Когда я, вернувшись из Подвысокого, не столько приступил, сколько подступил к работе над материалами, постепенно сложившимися в эту книгу, нашелся «болельщик», уже не давший мне отложить в сторону ни одной страницы и постоянно подогревавший идею написания «Зеленой брамы». Не скрою, некоторые товарищи-литераторы не то чтоб отговаривали, но мягко советовали мне продолжать тихо и спокойно сочинять песни, писать лирические стихи и не лезть, во-первых, в прозу, а во-вторых,— в зону истории, именуемую 1941 годом: под силу ли тебе...
Но мой «болельщик» при каждой встрече интересовался, как продвигаются дела, настаивал, нажимал, проверял — что уже сделано...
Этим контролером стал Константин Симонов, товарищ юности, и в общем-то всей жизни.
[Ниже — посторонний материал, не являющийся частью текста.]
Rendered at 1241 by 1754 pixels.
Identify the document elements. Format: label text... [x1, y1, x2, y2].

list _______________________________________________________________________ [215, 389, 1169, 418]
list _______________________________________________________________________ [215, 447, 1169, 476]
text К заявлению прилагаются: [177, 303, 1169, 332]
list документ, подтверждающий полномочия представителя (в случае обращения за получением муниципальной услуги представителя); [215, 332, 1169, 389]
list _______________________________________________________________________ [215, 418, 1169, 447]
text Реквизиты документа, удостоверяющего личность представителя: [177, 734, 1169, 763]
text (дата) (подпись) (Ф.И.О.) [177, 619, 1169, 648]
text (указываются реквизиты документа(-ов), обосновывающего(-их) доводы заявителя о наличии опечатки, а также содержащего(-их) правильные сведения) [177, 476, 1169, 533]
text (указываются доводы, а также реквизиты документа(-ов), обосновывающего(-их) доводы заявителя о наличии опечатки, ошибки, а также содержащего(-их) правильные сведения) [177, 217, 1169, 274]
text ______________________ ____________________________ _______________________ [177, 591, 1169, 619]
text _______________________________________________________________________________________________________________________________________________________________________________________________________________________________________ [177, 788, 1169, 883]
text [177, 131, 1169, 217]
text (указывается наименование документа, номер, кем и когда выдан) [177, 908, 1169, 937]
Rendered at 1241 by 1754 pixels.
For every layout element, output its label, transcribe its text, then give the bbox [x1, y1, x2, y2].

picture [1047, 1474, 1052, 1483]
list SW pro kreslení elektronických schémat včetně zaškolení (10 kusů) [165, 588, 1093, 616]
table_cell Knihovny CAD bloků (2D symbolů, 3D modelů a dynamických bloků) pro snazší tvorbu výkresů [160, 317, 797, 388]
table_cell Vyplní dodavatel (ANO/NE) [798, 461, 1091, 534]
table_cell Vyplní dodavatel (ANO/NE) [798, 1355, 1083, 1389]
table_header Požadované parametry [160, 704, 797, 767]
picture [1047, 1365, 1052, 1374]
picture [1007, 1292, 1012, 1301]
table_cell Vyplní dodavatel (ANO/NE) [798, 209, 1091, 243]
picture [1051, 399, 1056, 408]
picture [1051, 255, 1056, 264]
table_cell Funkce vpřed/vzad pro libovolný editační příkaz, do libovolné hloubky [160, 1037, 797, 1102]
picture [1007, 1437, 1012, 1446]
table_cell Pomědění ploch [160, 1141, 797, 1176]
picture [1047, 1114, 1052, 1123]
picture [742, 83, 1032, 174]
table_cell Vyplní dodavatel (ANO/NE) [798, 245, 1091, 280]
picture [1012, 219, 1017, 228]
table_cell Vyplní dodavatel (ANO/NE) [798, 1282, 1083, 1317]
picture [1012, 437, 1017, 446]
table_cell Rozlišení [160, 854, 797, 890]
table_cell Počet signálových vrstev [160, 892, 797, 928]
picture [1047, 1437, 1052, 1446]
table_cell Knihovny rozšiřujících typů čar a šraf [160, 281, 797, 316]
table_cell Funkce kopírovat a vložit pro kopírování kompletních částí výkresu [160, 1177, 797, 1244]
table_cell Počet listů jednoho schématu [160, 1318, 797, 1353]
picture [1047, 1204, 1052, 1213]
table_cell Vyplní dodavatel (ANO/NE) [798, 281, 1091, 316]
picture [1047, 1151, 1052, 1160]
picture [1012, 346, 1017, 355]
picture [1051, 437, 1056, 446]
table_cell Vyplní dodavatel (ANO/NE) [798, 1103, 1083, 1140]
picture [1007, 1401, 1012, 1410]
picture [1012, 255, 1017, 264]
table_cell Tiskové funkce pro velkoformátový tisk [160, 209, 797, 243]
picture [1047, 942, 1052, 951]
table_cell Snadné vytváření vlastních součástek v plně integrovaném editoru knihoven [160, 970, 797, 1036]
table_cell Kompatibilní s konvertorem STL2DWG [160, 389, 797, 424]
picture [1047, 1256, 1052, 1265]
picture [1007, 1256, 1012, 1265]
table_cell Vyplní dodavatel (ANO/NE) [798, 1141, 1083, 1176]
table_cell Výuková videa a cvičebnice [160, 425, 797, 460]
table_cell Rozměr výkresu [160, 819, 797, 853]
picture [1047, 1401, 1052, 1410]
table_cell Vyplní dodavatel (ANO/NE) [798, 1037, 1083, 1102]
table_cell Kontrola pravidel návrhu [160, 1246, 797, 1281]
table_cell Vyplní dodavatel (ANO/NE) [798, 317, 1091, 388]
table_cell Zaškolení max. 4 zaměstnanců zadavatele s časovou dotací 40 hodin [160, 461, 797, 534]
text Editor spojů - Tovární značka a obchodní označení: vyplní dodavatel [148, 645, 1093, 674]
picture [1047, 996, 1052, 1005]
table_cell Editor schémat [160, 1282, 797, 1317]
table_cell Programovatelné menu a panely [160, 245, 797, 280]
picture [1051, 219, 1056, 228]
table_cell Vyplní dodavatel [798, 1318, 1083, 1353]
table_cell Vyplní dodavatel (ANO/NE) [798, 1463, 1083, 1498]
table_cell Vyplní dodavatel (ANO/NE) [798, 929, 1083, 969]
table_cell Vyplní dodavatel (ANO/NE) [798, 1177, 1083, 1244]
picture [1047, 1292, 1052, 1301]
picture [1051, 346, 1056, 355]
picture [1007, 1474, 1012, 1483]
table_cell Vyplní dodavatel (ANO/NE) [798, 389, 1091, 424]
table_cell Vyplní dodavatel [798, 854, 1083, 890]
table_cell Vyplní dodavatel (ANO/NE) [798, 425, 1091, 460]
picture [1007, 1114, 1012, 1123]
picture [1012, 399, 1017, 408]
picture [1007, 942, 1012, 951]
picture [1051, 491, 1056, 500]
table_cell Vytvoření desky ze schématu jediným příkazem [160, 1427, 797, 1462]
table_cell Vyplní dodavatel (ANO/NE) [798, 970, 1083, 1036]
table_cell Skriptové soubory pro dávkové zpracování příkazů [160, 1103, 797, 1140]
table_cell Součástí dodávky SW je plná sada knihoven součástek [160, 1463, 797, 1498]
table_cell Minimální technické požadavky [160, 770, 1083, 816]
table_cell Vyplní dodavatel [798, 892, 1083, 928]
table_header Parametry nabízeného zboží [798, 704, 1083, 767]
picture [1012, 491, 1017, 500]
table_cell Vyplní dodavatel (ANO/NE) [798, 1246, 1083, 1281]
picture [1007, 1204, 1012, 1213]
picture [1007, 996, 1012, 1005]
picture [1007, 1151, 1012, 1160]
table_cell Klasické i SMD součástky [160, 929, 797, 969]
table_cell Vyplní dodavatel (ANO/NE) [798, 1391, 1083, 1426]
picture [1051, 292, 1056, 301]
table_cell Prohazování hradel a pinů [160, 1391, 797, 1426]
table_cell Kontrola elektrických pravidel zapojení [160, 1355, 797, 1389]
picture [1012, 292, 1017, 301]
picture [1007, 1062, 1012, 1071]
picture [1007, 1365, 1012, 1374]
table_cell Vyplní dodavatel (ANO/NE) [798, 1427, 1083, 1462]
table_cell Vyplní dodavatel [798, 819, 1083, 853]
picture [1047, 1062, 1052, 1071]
Мы на второй день войны выехали на разные фронты, но с одинаковыми предписаниями: «Для выполнения специального задания правительства» (такой текст на бланке остался, видимо, от прежних времен и командировок), а перед тем, как рассказано на первой странице симоновской книги «Разные дни войны», вместе ходили в райком и получили партийные билеты...
При выезде на Южный фронт корреспондент «Красной звезды» Симонов записал в дневнике: «Долматовского видели в последний раз четвертого августа...»
Симонов провел на Южном фронте немало трудных дней, был в осажденной Одессе и вблизи тех мест, где завершалась трагедия 6-й и 12-й армий, но с внешней стороны кольца... Он рассказывал мне в январе 1942 года, когда мы наконец свиделись, что надеялся найти мой след, многих спрашивал, даже хотел пробраться в 6-ю армию, но ее уже не существовало... Ведь помимо задания редактора, он выполнял еще просьбу моей мамы...
В дальнейшем мы не раз встречались на фронте — в Сталинграде, на Курской дуге, на Днепре, при освобождении Польши и наконец в Берлине, не только на пылающих улицах, но и в здании инженерного училища в Карлсхорсте, при подписании капитуляции.
Многое мы видели и пережили вместе, а все же разлука сорок первого года особенно сблизила, навсегда осталась самым памятным для нас периодом нашего товарищества и постоянной темой для воспоминаний.
Симонов говаривал о моей браме и Уманской яме чаще, чем я, потому я не удивился, когда в июне 1979 года получил от него письмо, в котором были такие строки:
«Вроде мы с тобой работаем, я тоже начал кое-что царапать. Насчет Уманской ямы — когда вернусь в Москву, м. б. покажу тебе интересные для тебя материалы. Донесения, цифры вышедших и пр. и пр., от чего волосы дыбом. Все это и персональное тоже. Это у меня собралось в связи с большим архивным материалом, который я хотел использовать для книги «Разные дни войны»...»
Письмо пришло из Гурзуфа, из санатория. Я с нетерпением ждал возвращения товарища в Москву, но вернулся он не домой, а в больницу, из которой ему не суждено было выйти.
Оказалась последней и наша встреча в больнице.
Мы провели вместе день в щемящих душу воспоминаниях, в упрямых спорах с примирительными эпилогами, утешались не очень веселыми шутками, делились планами. Симонов накануне успел прочитать начальные главы моей «Зеленой брамы» и накидал мне ворох замечаний и поправок, как это было принято в нашем литературном общении.
— Как выздоровлю, притащу тебе мои записи, цитаты из архивных фолиантов. Я собрал много всего про Южный фронт, о нем ведь почти ничего не знают. Для тебя не будет открытий, а все же пригодится в хозяйстве.
Расставание наше не было сентиментальным, Симонов умел жестко переходить на деловой тон:
— Если операция пройдет неудачно, тебе трудно будет найти мои записи. Ориентируйся на заголовок «Южный фронт».
При таких оборотах больничного разговора положено ругаться или отшучиваться, но не удалось ни то, ни другое — заглянула недовольная сестра со шприцем, да и время вышло. Я понуро брел по опустелым коридорам, повторяя как заклятие: только бы обошлось.
Но беда нагрянула очень скоро.
Удар был слишком тяжел, чтобы мне явиться к его близким и попросить разрешения покопаться в заметках и записках. Начало свой отсчет другое время, уже без Константина Симонова, и трудно понять, то ли я остался на платформе, а он уехал, то ли уехал я, на платформе остался он...
Подвалило еще горестей, намело сугробы. Время отталкивало меня, и поболее трех лет должно было пронестись, пока я набрался духу и решился войти в безжизненную квадратуру его рабочего кабинета.
Меня оставили одного, я склонился над бескрайней пустыней его стола. Записки сложены в тяжеленные, прямоугольные, как бетонные блоки, картонные папки.
Развязываю тесемки, начинаю путешествие по дороге, пройденной за меня старым и верным товарищем.